Brittany is essentially the land of the painter. It would be strange indeed if a country sprinkled with white caps, and set thickly in summer with the brightest blossoms of the fields, should not attract artists in search of picturesque costume and scenes of pastoral life. Rougher and wilder than Normandy, more thinly populated, and less visited by the tourists, Brittany offers better opportunities for outdoor study, and more suggestive scenes for the painter. Nowhere in France are there finer peasantry; nowhere do we see more dignity of aspect in field labour, more nobility of feature amongst men and women; nowhere more picturesque ruins; nowhere such primitive habitations and, it must be added, such dirt. Brittany is still behindhand in civilisation, the land is only half cultivated and divided into small holdings, and the fields are strewn with Druidical stones. From the dark recesses of the Montagnes Noires the streams come down between deep ravines as wild and bare of cultivation as the moors of Scotland, but the hillsides are clothed thickly in summer with ferns, broom, and heather. Follow one of these streams in its windings towards the sea, where the troubled waters rest in the shade of overhanging trees, by pastures and cultivated lands, and we may see the Breton peasants at their “gathering-in,” reaping and carrying their small harvest of corn and rye, oats and buckwheat; the women with white caps and wide collars, short dark skirts, and heavy wooden sabots, the men in white woollen jackets, breeks (bragous bras), and black gaiters, broad-brimmed hats and long hair streaming in the wind—leading oxen yoked to heavy carts painted blue. Here we are reminded at once of the French painters of pastoral life, of Jules Breton, Millet, Troyon, and Rosa Bonheur; and as we see the dark brown harvest fields, with the white clouds lying low on the horizon, and the strong, erect figures and grand faces of the peasants lighted by the evening sun, we understand why Brittany is a chosen land for the painter of paysages. Low in tone as the landscape is, sombre as are the costumes of the people, cloudy and fitful in light and shade as is all this wind-blown land, there is yet a clearness in the atmosphere which brings out the features of the country with great distinctness, and impresses them upon the mind.

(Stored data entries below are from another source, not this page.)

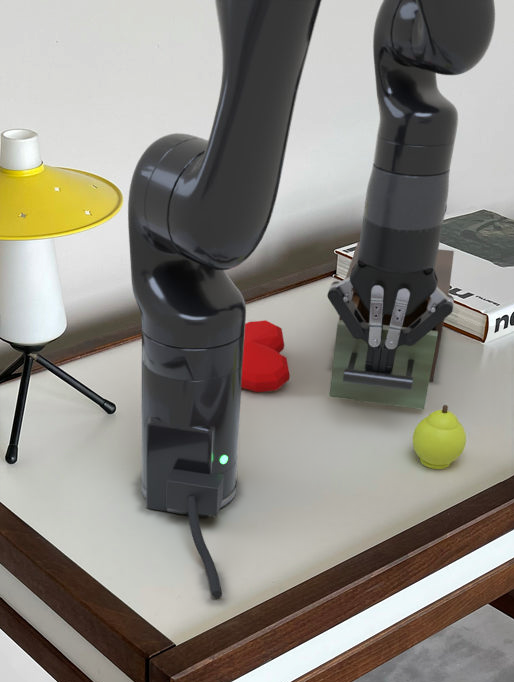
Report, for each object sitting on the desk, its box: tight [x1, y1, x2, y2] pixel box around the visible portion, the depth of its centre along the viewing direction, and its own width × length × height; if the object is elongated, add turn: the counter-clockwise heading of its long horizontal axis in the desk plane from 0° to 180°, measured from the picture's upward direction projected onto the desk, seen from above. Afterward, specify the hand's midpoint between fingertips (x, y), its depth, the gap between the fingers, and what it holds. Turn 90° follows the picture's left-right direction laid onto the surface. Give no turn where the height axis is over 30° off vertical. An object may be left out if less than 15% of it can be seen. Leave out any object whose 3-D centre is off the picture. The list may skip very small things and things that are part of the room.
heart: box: [241, 319, 291, 393], centre depth 119 cm, size 12×4×10 cm
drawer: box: [328, 293, 438, 410], centre depth 113 cm, size 19×10×9 cm, turn 163°
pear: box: [412, 404, 467, 470], centre depth 102 cm, size 5×5×6 cm
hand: (377, 376), depth 107 cm, fingers closed
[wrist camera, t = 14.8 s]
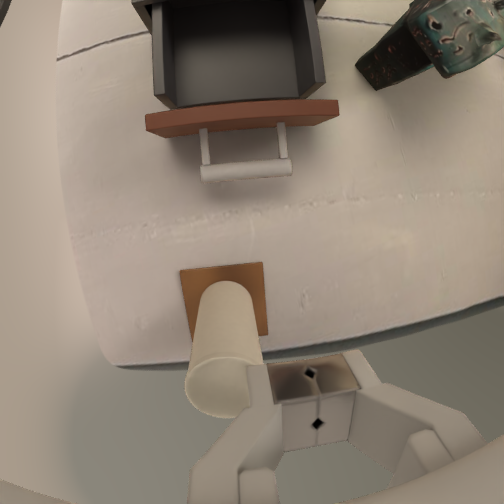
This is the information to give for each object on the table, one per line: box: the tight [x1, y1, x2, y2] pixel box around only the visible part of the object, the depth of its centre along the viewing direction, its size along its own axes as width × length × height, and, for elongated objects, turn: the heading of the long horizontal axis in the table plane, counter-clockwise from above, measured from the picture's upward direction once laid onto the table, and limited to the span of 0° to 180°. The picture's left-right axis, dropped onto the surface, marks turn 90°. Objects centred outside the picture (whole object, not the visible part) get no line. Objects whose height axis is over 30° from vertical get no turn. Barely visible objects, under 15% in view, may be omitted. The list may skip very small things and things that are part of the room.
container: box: [184, 281, 263, 418], centre depth 25 cm, size 5×5×13 cm
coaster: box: [180, 262, 268, 342], centre depth 31 cm, size 8×8×1 cm
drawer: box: [145, 0, 339, 184], centre depth 22 cm, size 18×13×7 cm
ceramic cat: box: [356, 0, 504, 91], centre depth 16 cm, size 20×6×20 cm, turn 132°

To the antiquary who knows the country, and is perchance on the track of a newly discovered menhir, long buried in the sands; to the poet who would seek out and see that mystic island of Avilion,

“Where falls not hail, or rain, or any snow,
Nor ever wind blows loudly”;

to the historian who would add yet other links in the chain of facts in the strange eventful history of Brittany; to the resident Englishman and sportsman, who knows the corners of the trout streams and the best covers for game, scanty though they be, the tour suggested in these pages will have little interest; but to the English traveller who would see what is most characteristic and beautiful in Brittany in a short time, we should say—

Enter by the port of St. Malo from Southampton (or by Dol, if coming from France), and take the following route, diverging from it into the country districts as time and opportunity will permit. From St. Malo to Dinan by water; from Dinan to Lamballe by diligence (or railway), thence to St. Brieuc, Guingamp, Lannion, Morlaix, Brest, Quimper, QuimperlÉ, Hennebont, Auray, Vannes, and Rennes.

Thus, then, having set the modern tourist on his way, and provided for the exigencies of rapid holiday-making, let us recommend him to diverge from the beaten track as much as possible, striking out in every direction from the main line of route, both inland and to the coast, travelling by road as much as possible, and seeing the people, as they are only to be seen, “off the line.”

In Breton Folk the reader will be troubled little with the history of Brittany, with the wars of the Plantagenets, or with the merits of various styles of architecture, but some general impression of the country may be gathered from its pages, and especially of the people as they are to be seen to-day.